Experts at the Delft University (TU Delft) in the Netherlands, who were asked to review the OPW’s €450m-€1bn cost estimate of a tidal barrier at Little Island, say they believe it could be built for just under €200m.
They described the tidal barrier proposal as “an interesting and attractive option” which warrants further investigation.
The report was commissioned by the Save Cork City (SCC) group, which is leading the opposition to the OPW’s reliance on raised quay walls as part of its Cork flood defence plan.
SCC has repeatedly called for the construction of a tidal barrier at Little Island to protect the city from flooding and released a report it commissioned last year from HR Wallingford which put the cost at between €110m and €180m.
However, the OPW has repeatedly ruled out a tidal barrier on cost and engineering grounds, insisting it could cost anything from €450m to €1bn and while possible from an engineering perspective, it would do nothing to prevent fluvial or river flooding of Cork city centre.
However, SCC said the emergence of this second independent report which questions the OPW’s cost estimates shows that the tidal barrier option must be considered further.

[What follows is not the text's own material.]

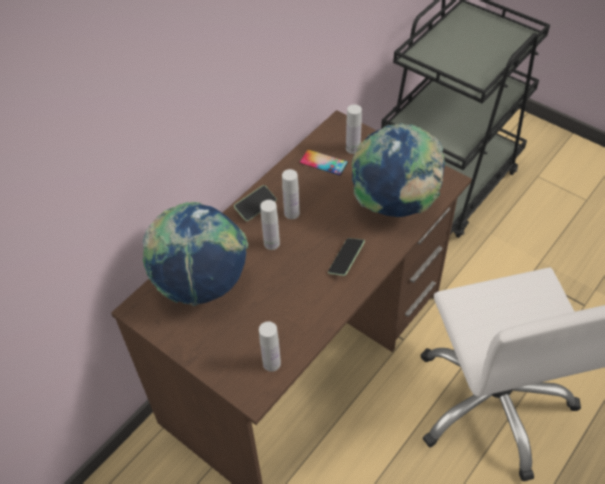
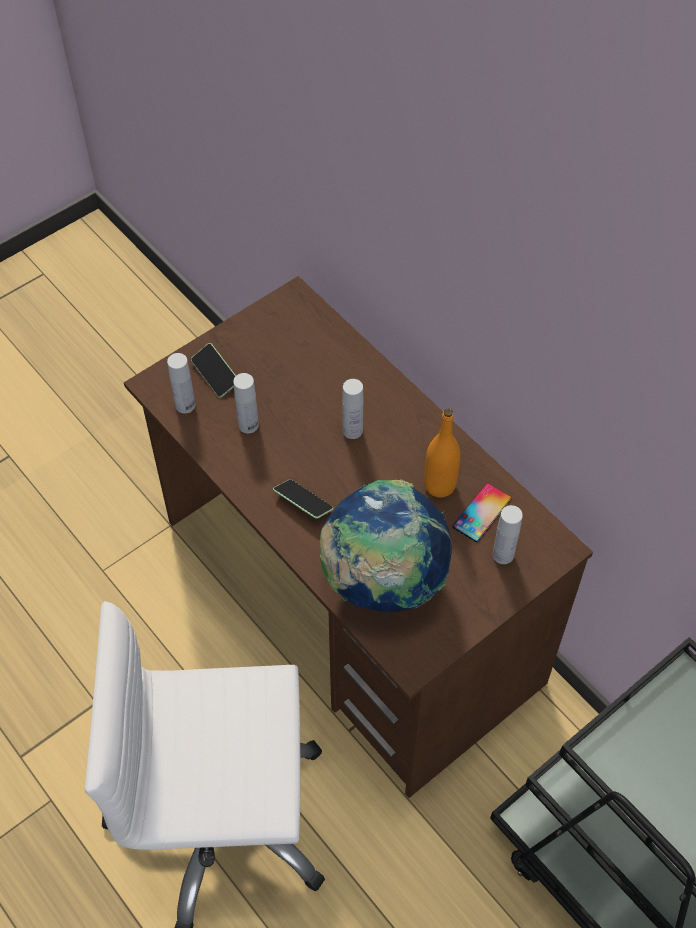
camera: 100 degrees right, 5 degrees up
(202, 284) = (311, 356): globe -> none
(256, 207) = (417, 423): phone -> phone (215, 375)
(291, 213) = (397, 459): white bottle -> white bottle (248, 425)
(307, 187) = (439, 485): none -> orange bottle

The TU Delft experts said it appears from their review of the OPW’s costs that the body applied a unit rate for tidal sector gates to simpler tidal sluice gates — an approach it said is “not considered appropriate” and which would result in an “unrealistic cost estimate”.
On their first review of the tidal barrier costs, they said a tidal barrier at Little Island could cost around €258m, with the comparable OPW cost of €340m.
A second review would result in a cost below €200m, they said.
The development of a more detailed, and project-specific cost estimate for the Little Island tidal barrier is highly recommended, the experts said.
The Irish Examiner asked the OPW to comment on the TU Delft conclusions and recommendations but a spokesman said the agency could not comment on a report it has not seen in full.
SCC spokesman John Hegarty said the tidal barrier represents the best solution for the city.
“There is still time to address the issue and not destroy Cork with the walls scheme,” he said.